WHAT TO PRODUCE
Apart from the pictures, return every line of the listing exactly.

═══ RAW DATA ═══

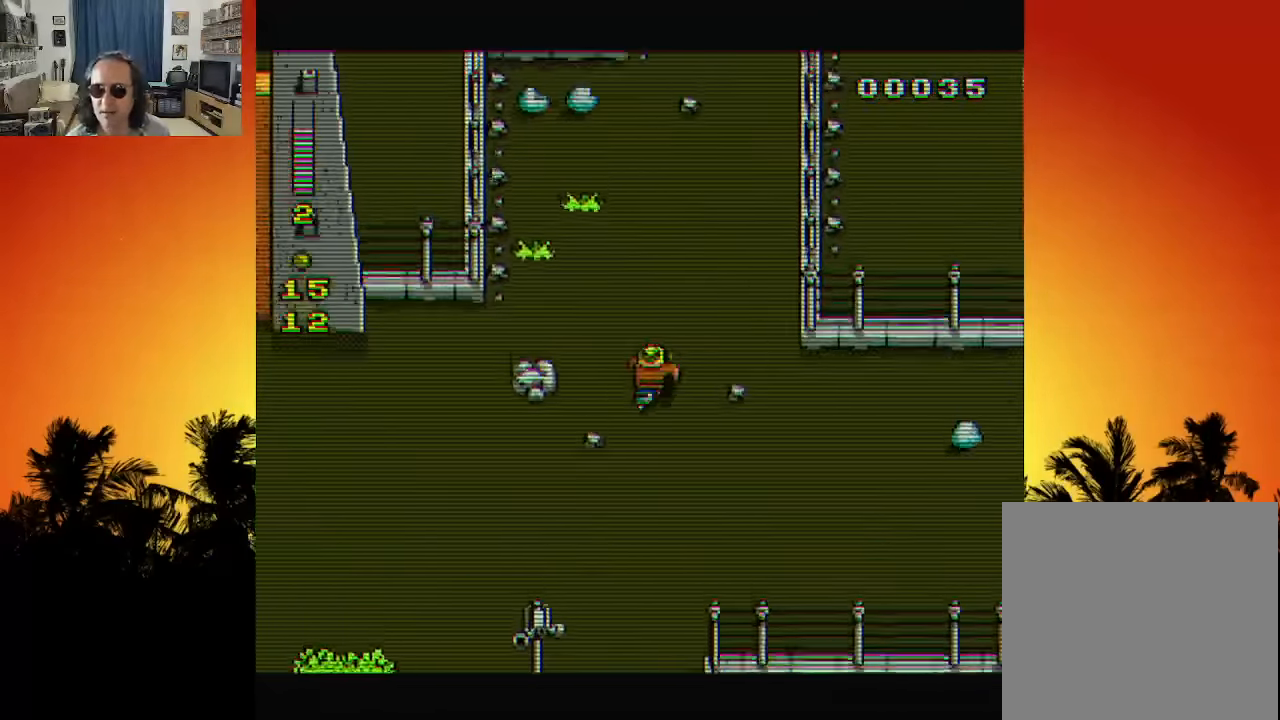
{"buttons": ["DPAD_UP", "DPAD_LEFT"], "left_stick": "center", "right_stick": "center", "events": [[450, "DPAD_LEFT", "down"]]}
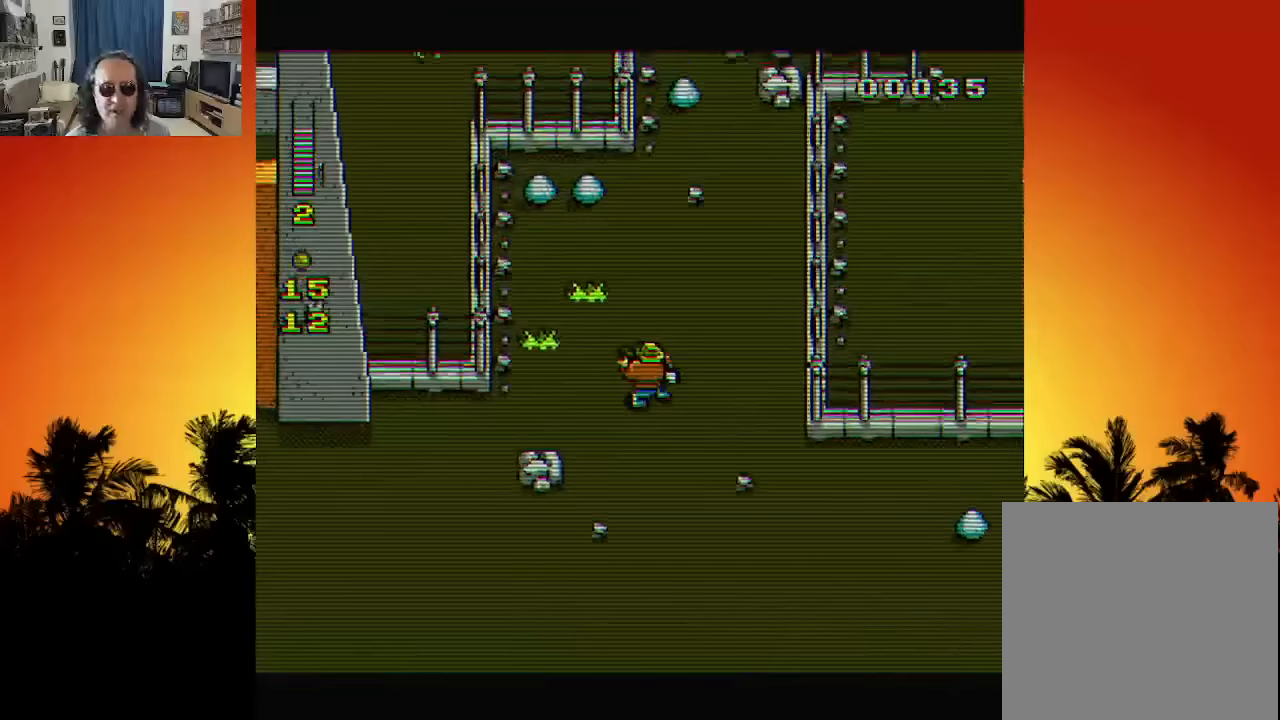
{"buttons": ["DPAD_UP"], "left_stick": "center", "right_stick": "center", "events": [[116, "DPAD_LEFT", "up"], [133, "DPAD_RIGHT", "down"], [466, "DPAD_RIGHT", "up"]]}
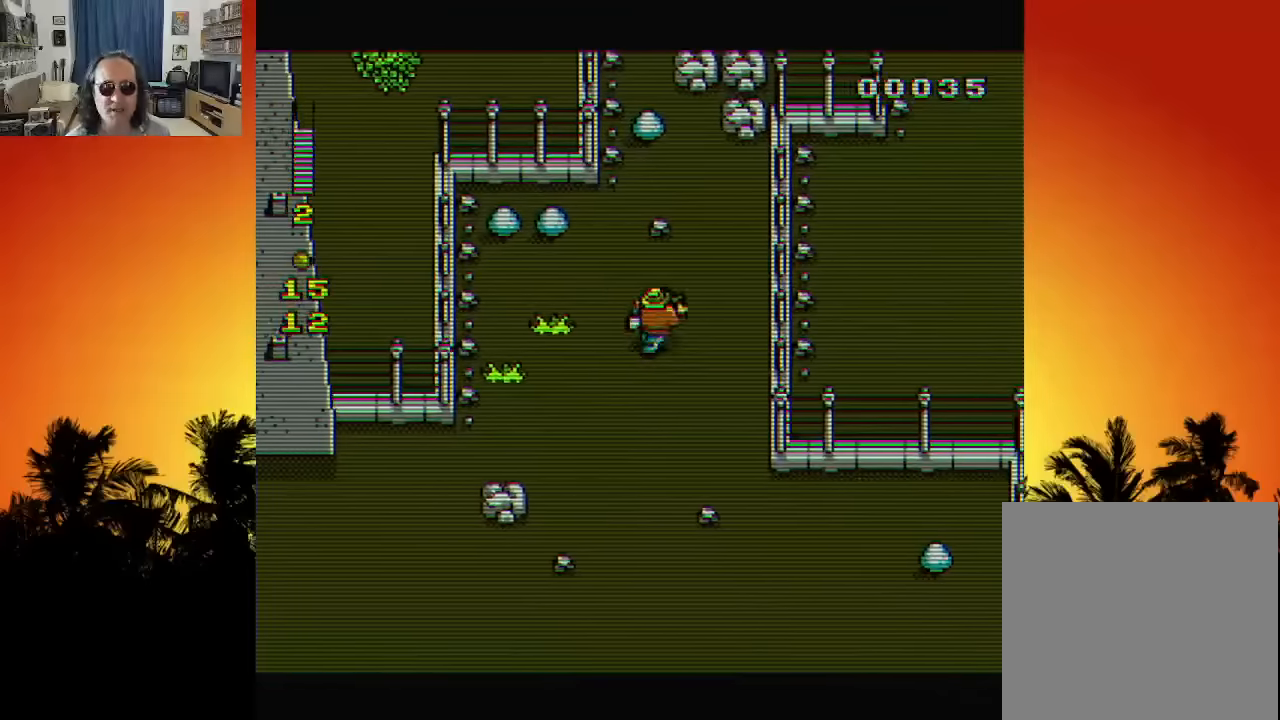
{"buttons": ["DPAD_UP", "DPAD_LEFT"], "left_stick": "center", "right_stick": "center", "events": [[66, "DPAD_LEFT", "down"]]}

═══

RESULT OF THIS TASK
{"buttons": ["DPAD_UP", "DPAD_LEFT"], "left_stick": "center", "right_stick": "center", "events": [[450, "DPAD_LEFT", "down"]]}
{"buttons": ["DPAD_UP"], "left_stick": "center", "right_stick": "center", "events": [[116, "DPAD_LEFT", "up"], [133, "DPAD_RIGHT", "down"], [466, "DPAD_RIGHT", "up"]]}
{"buttons": ["DPAD_UP", "DPAD_LEFT"], "left_stick": "center", "right_stick": "center", "events": [[66, "DPAD_LEFT", "down"]]}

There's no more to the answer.